» **ASSIGNMENT**
Every record that follows should be output exactly as it is given.

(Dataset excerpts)

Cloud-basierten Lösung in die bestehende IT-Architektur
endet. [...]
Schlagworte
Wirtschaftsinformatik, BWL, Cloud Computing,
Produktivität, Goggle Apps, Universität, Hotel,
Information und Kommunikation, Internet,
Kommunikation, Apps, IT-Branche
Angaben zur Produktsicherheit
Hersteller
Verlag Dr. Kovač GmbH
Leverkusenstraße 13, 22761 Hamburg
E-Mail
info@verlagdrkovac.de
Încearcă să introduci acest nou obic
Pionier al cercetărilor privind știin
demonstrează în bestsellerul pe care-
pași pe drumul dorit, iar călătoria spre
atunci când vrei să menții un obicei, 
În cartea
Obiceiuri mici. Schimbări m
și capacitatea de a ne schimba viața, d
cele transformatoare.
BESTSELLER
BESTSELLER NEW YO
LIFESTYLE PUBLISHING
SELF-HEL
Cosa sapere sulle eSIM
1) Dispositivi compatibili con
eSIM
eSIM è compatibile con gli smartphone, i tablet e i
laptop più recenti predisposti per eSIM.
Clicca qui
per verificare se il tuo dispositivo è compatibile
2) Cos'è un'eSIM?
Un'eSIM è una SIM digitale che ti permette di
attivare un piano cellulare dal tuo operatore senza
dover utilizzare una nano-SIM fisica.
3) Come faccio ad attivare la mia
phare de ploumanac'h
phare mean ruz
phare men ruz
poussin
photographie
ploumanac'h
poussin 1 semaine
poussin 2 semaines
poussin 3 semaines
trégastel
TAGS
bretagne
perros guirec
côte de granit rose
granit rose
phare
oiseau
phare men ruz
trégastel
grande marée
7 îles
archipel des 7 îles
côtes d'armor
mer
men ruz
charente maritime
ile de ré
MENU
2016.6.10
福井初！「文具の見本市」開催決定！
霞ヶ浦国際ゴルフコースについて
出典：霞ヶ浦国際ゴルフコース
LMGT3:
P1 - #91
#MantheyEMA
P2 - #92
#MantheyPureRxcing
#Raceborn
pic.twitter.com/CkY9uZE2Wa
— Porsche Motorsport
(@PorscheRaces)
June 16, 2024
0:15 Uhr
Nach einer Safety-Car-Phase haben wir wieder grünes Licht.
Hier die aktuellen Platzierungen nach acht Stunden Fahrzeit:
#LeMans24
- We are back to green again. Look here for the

» **SOLUTION TO THIS PROBLEM**
Cloud-basierten Lösung in die bestehende IT-Architektur
endet. [...]
Schlagworte
Wirtschaftsinformatik, BWL, Cloud Computing,
Produktivität, Goggle Apps, Universität, Hotel,
Information und Kommunikation, Internet,
Kommunikation, Apps, IT-Branche
Angaben zur Produktsicherheit
Hersteller
Verlag Dr. Kovač GmbH
Leverkusenstraße 13, 22761 Hamburg
E-Mail
info@verlagdrkovac.de
Încearcă să introduci acest nou obic
Pionier al cercetărilor privind știin
demonstrează în bestsellerul pe care-
pași pe drumul dorit, iar călătoria spre
atunci când vrei să menții un obicei, 
În cartea
Obiceiuri mici. Schimbări m
și capacitatea de a ne schimba viața, d
cele transformatoare.
BESTSELLER
BESTSELLER NEW YO
LIFESTYLE PUBLISHING
SELF-HEL
Cosa sapere sulle eSIM
1) Dispositivi compatibili con
eSIM
eSIM è compatibile con gli smartphone, i tablet e i
laptop più recenti predisposti per eSIM.
Clicca qui
per verificare se il tuo dispositivo è compatibile
2) Cos'è un'eSIM?
Un'eSIM è una SIM digitale che ti permette di
attivare un piano cellulare dal tuo operatore senza
dover utilizzare una nano-SIM fisica.
3) Come faccio ad attivare la mia
phare de ploumanac'h
phare mean ruz
phare men ruz
poussin
photographie
ploumanac'h
poussin 1 semaine
poussin 2 semaines
poussin 3 semaines
trégastel
TAGS
bretagne
perros guirec
côte de granit rose
granit rose
phare
oiseau
phare men ruz
trégastel
grande marée
7 îles
archipel des 7 îles
côtes d'armor
mer
men ruz
charente maritime
ile de ré
MENU
2016.6.10
福井初！「文具の見本市」開催決定！
霞ヶ浦国際ゴルフコースについて
出典：霞ヶ浦国際ゴルフコース
LMGT3:
P1 - #91
#MantheyEMA
P2 - #92
#MantheyPureRxcing
#Raceborn
pic.twitter.com/CkY9uZE2Wa
— Porsche Motorsport
(@PorscheRaces)
June 16, 2024
0:15 Uhr
Nach einer Safety-Car-Phase haben wir wieder grünes Licht.
Hier die aktuellen Platzierungen nach acht Stunden Fahrzeit:
#LeMans24
- We are back to green again. Look here for the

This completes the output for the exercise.